Wal-Marts first international venture, a modified model SOP can be used that should cut
cost and yield greater result.

VIII. Evaluation and Control

A. The current Information System is capable of providing sufficient feedback on
implementation activities and performance. When Wal-Mart was expanding internationally
they faced conversion issues that were expensive, difficult and time consuming.
1. Wal-Mart countered with an upgrade to its computer systems introducing RFID in 2004,
it tested the system in 150 pilot stores and Sams Club because of the success and
amazing results of in depth data that was collected and stored to reduce costs (up to 16%
reduction of out of stocks, it was expanded.
B. The Wal-Mart way is more than just a slogan/phase it is a philosophy. Strategically WalMart is paced by the advancement of technology and the expansion internationally to
continue to be a leader for years to come. Sure, a few stores were closed in South Korea and
Germany, but overall Wal-Mart is still a giant and has the most aggressive negotiations in
any retail environment.

Investing in a database system when no other retailers had tried this technology was
just a lasting example of the innovative nature of this company. Decreasing costs and
improving the store, employees and customers are very important to Wal-Mart.
Annual audits as well as scheduled maintenance ensures how well the systems that
are in place are performing.

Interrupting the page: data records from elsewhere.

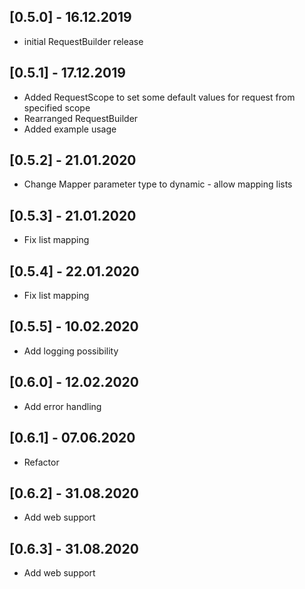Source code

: ## [0.5.0] - 16.12.2019

* initial RequestBuilder release

## [0.5.1] - 17.12.2019

* Added RequestScope to set some default values for request from specified scope
* Rearranged RequestBuilder
* Added example usage

## [0.5.2] - 21.01.2020

* Change Mapper parameter type to dynamic - allow mapping lists

## [0.5.3] - 21.01.2020

* Fix list mapping

## [0.5.4] - 22.01.2020

* Fix list mapping

## [0.5.5] - 10.02.2020

* Add logging possibility

## [0.6.0] - 12.02.2020

* Add error handling

## [0.6.1] - 07.06.2020

* Refactor

## [0.6.2] - 31.08.2020

* Add web support

## [0.6.3] - 31.08.2020

* Add web support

Time is money, so every precaution is taken to document
and to review all systems in a timely manner.

Wal-Mart reviews the Strategic Plan to verify that all activities are in direct
compliance. Good performance is awarded based on performance; this is tracked by
the RFID system and reporting. Fuel efficiency has increased by 25% and energy was
reduced. Continuing to be green conscience will allow the company to monitor its
activities to stop any deviation from its goals. The focus of the company is to expand
and continue to operate with strict guidelines that ensure control and continued
evaluations of how to improve, review and implement new procedures.

C. Wal-Marts current information system is excellent using high-speed computerized inventory

control and sales tracking from manufactures to store checkout counters and provide nearer

real-time reports that helps management decision especially in critical situation. The firms
joint partnership with Accel Partners is an effective program in term of financing and cost
eliminating in e-commerce. It provided pull technology (higher positioned in search engine,
webpage design, tracking website visitors) and push technology (TV, popup, pop-under,
email ads and webinar for training), and website maintenance. However, sharing information
with oversea partners (Australia and New Zealand) involves some software differences and
Wal-Marts cost of goods sold increased by sharing of (unused) software upgrading cost.
Communication has been delayed due to being screened or blocked by government tricked
legislature. Also there is an increase for security protection software and risky if security
breached and customers information is compromised. It is also a risk of trade secrete
become transparency. Therefore an Automate Decision Making (ADM) system is needed to
global standardization and monitor SOP. It continues collecting statistic information allocate
intelligence and locates the area of ineffective or inefficient use of the ADM. More security
software should be updated and developed for all possible virus types. In the long run, these
costs of software upgrading and real-time information system will be paid off. It is looked
promising ahead for Wal-Mart and is ready for horizontal growth strategy.

Works Cited
Wheelen, Thomas L. and Hunger, J. David. Strategic Management and Business Policy: Achieving
Sustainability. 12th Edition Upper Saddle River: Pearson Education, Inc., 2010.